Anfangs war das Geschäft mit dem Alten und der Erinnerung auch für Hans-Jürgen Schlabs nicht leicht: Lehrgeld war zu bezahlen, weil er zunächst oft zu teuer einkaufte. Da, wo die Maßstäbe fehlen, entscheidet eben das Bauchgefühl über den Preis – und dieses Bauchgefühl musste er eben erst trainieren.

In seinem „Kultkram“ gilt, was auch in der benachbarten Plattenhalle zählt, die Musik-Erinnerungen in großer Dimension anbietet: Die Kunden sind geeint in ihrer Freude über Günstiges, Erinnerungen und Sammlerglück. Da interessiert nicht, wer aus welchen Verhältnissen reinschaut. Die ihnen gemeine Begeisterung für die Dinge, die es schon gibt, die sich bewährt haben, die Geschichten erzählen – diese Begeisterung zählt.

Im Alltag gehen eben auch die alltäglichen Sachen – da sind auch mal Geschäftsauflösungen dabei mit originalverpackten Waren des täglichen Bedarfs, weil im „Kultkram“ so viel wie möglich wiederverwertet werden soll. Nachhaltigkeit mag ein politisch verbrannter Begriff sein. Bei den Menschen gewinnt diese Nachhaltigkeit aber gerade in Krisenzeiten, in denen das Geld zusammengehalten werden will, an Bedeutung.

Über die Ein-Euro-Artikel muss man nicht lange reden: Es gibt sie zuhauf an der Verler Straße. Spannender wird’s, wenn Sammler reinschauen – „eine ganz eigene Szene“, wie Hans-Jürgen Schlabs findet. Und eine, die – nicht immer ganz billig – auf ihre Kosten kommt: Modellautos, alte Emaille-Werbeschilder, Retromöbel, coole Klamotten, Militaria, Fahrräder aus der Zeit, in der es noch keine Elektroantriebe gab und vieles mehr lassen Fans suchen und finden. Das teuerste Stück übrigens lag bei unserem Besuch bei 3.100 Euro: Eine Unitol-Zapfsäule, die auf ihren Sammel-Liebhaber noch wartete.
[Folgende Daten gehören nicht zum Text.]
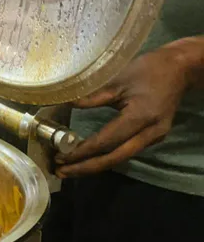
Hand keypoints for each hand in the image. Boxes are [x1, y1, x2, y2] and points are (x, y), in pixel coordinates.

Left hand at [55, 45, 193, 177]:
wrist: (179, 69)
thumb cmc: (148, 70)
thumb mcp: (117, 80)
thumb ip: (92, 96)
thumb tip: (65, 104)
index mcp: (141, 117)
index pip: (107, 141)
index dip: (83, 151)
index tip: (61, 156)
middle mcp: (150, 133)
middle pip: (114, 158)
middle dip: (86, 168)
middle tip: (61, 172)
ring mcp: (154, 138)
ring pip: (121, 158)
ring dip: (95, 165)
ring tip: (70, 169)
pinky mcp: (153, 137)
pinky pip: (127, 151)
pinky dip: (106, 157)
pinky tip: (89, 159)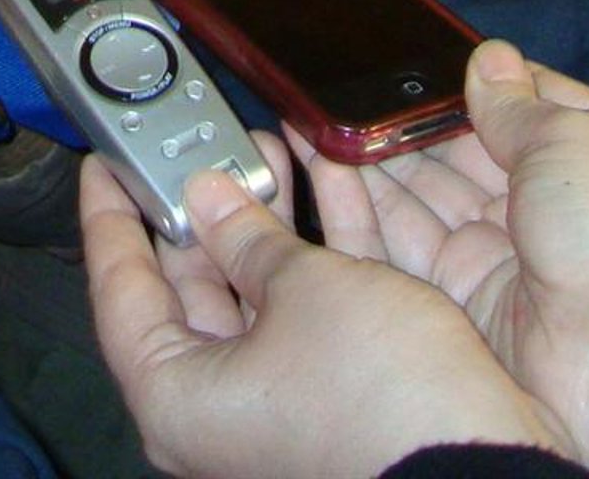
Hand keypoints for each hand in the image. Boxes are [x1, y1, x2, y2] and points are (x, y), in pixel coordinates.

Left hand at [81, 151, 566, 478]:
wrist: (486, 468)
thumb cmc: (379, 396)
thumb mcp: (303, 289)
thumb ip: (248, 234)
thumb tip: (207, 197)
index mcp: (176, 397)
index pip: (118, 291)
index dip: (110, 217)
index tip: (103, 164)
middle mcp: (217, 412)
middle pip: (186, 292)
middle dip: (201, 208)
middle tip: (200, 142)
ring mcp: (277, 408)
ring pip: (253, 296)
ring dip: (263, 220)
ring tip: (266, 145)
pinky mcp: (331, 398)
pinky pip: (304, 313)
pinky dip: (310, 252)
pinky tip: (324, 183)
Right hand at [308, 39, 588, 478]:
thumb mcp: (573, 142)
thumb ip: (514, 105)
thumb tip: (487, 57)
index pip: (529, 101)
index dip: (472, 77)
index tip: (407, 48)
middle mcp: (553, 204)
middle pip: (464, 149)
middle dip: (406, 116)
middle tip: (340, 78)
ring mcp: (507, 254)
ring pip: (425, 192)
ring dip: (373, 154)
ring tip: (314, 110)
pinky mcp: (463, 297)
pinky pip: (405, 242)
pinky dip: (360, 204)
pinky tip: (319, 159)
Kontrast zwischen Privatem und Trödeldorado

Schlabs selbst ist sich ein guter Kunde: Bei Auflösungen findet er Dinge, bei denen er sagt: „Nee, das bleibt bei mir“ – zum Beispiel Schallplatten aus einer bestimmten Musikrichtung. Wenn da etwas Seltenes auftaucht, dann behält er das – und auch Dinge, die zu seinem Industriedesign-Wohnstil passen. Zuhause ist er mittlerweile minimalistisch, nachdem er auch erst gehortet hatte, das aber alles zu viel wurde. Und so lebt er einen scharfen Kontrast zwischen dem Privaten und dem Trödeldorado mit Namen „Kultkram“.
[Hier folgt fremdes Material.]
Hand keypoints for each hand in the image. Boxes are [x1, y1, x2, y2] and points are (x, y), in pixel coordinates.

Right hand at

Eines eint die Liekenbrockschen Postleitzahl-Kleidungsstücke und den Kultkram: Das Bewusstsein, das da mal was war – die Erinnerung eben. Beim Trödel kommt die Erkenntnis hinzu, dass man vielleicht nicht alles neu machen muss in Zeiten wie diesen. Weil es längst da ist und weil es sich bewährt hat. Und weil es vielleicht eine gute Idee ist, nicht von allem immer mehr zu produzieren, wenn die Dinge doch noch funktionieren. Die einzige Hürde: Die Dinge sind vielleicht da, aber eben gerade nicht dort, wo man sie im Sammelsurium von Schlabs und seinen Artgenossen sucht.

Der Erfolg, das Gesuchte, das Begehrte im Alten zu finden – dieser Erfolg macht glücklich. Und Glück ist ein gutes Gefühl in unserer Zeit, in der es vieles auszuhalten gilt.